For us, Arabica is all about flavour with character. Every growing region, every farm, every harvest can bring something new. That’s the beauty of it.


Robusta: Strong, bitter, and built for volume

Robusta has a different story. It’s thought to have originated in Uganda, and today makes up about 40% of global production. True to its name, Robusta is tough: it grows at lower altitudes, handles hotter climates, shrugs off pests, and produces bigger yields.

In the cup, it’s a different beast altogether:

  • Bold and bitter, with less acidity.

  • Higher in caffeine, which adds intensity but also harshness.

  • Lots of crema, which is why it’s popular in instant coffee and bulk espresso blends.

There are a few stand-out Robustas out there, but they’re rare. For the most part, Robusta is about scale and affordability, not nuance.


Why Arabica costs more — and why it’s worth it

Choosing Arabica isn’t about snobbery — it’s about taste. The extra you pay reflects the extra work it takes to grow: selective hand-picking, careful processing, smaller yields, micro-lot offerings. These are labour-intensive farms, often run by families who depend on fair prices to keep producing coffee year after year.

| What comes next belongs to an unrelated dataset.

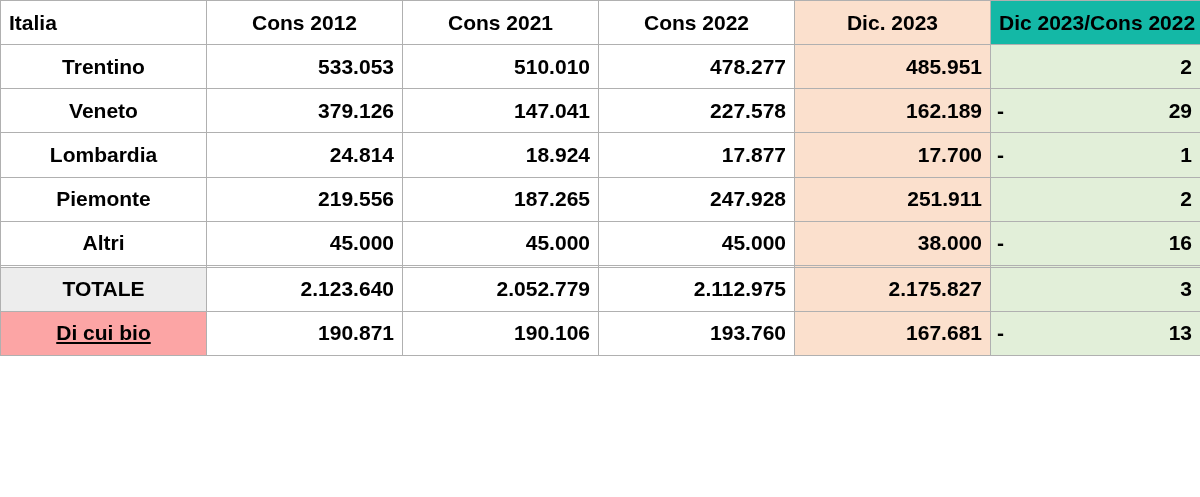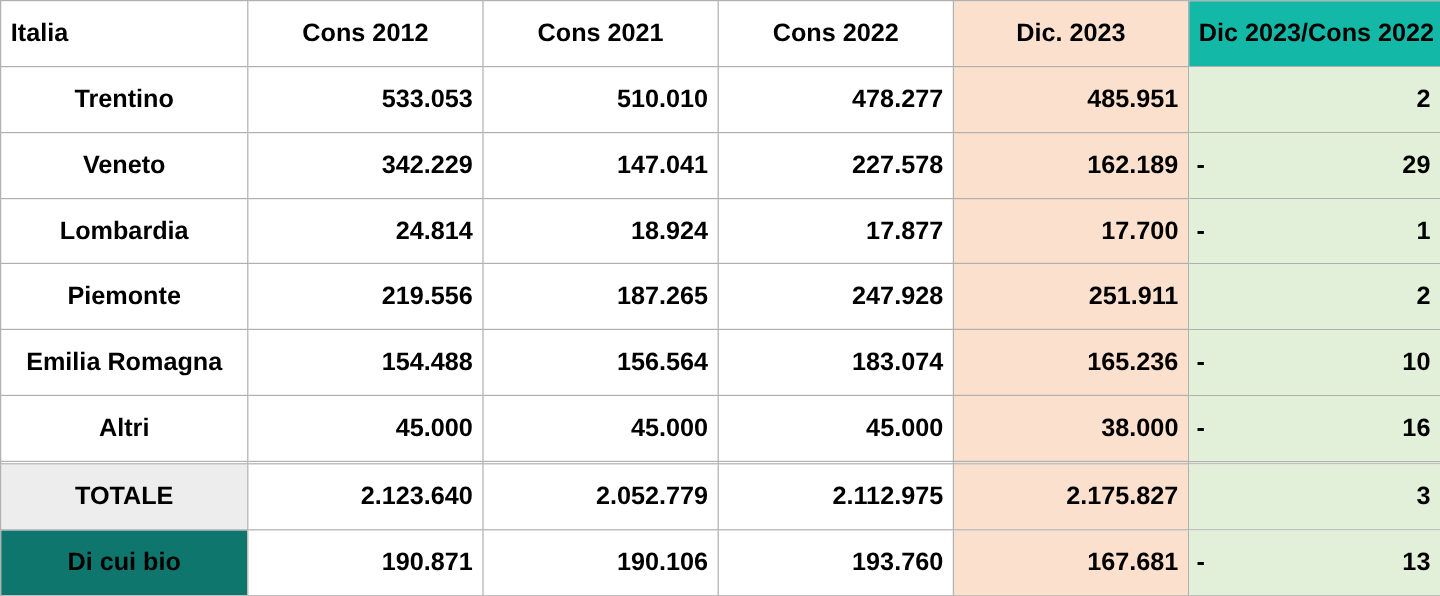"Italia" table.data-table { height: 497px -> 356px }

When you choose Arabica, you’re choosing:

  • A cup with complexity and character, not just caffeine.

  • A supply chain that values growers and their craft.

  • A coffee that rewards time, effort, and care.

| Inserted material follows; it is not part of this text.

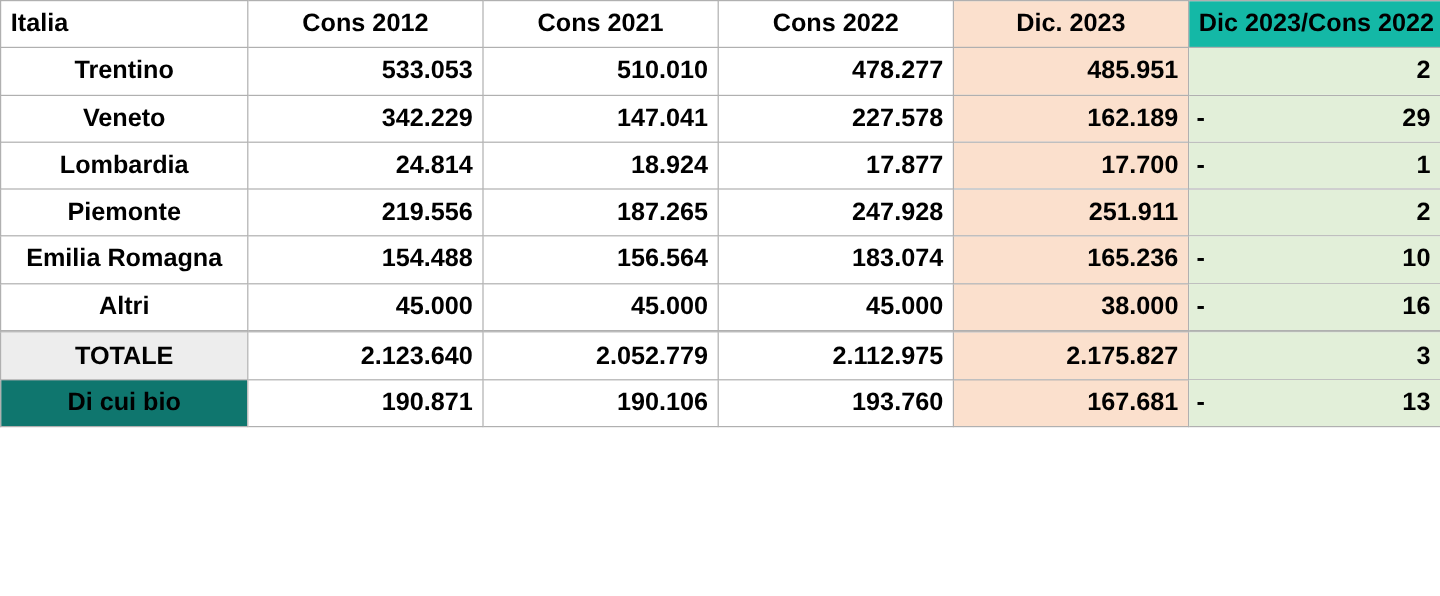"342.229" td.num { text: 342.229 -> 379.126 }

It’s quality over quantity, every time.

The bigger picture

Both Arabica and Robusta grow within the “coffee belt” — the regions around the equator where the climate is just right. Brazil dominates production of both, with industrial-scale farms producing huge yields. In contrast, countries like Colombia and Ethiopia rely on smaller farms, often perched on mountain slopes, where Arabica is grown more traditionally and harvested by hand.

Looking ahead, climate change and rising demand may shift the balance further towards Robusta. It’s more resilient, and easier to produce at scale.

But for us, the choice remains clear: Arabica is where you find flavour worth savouring.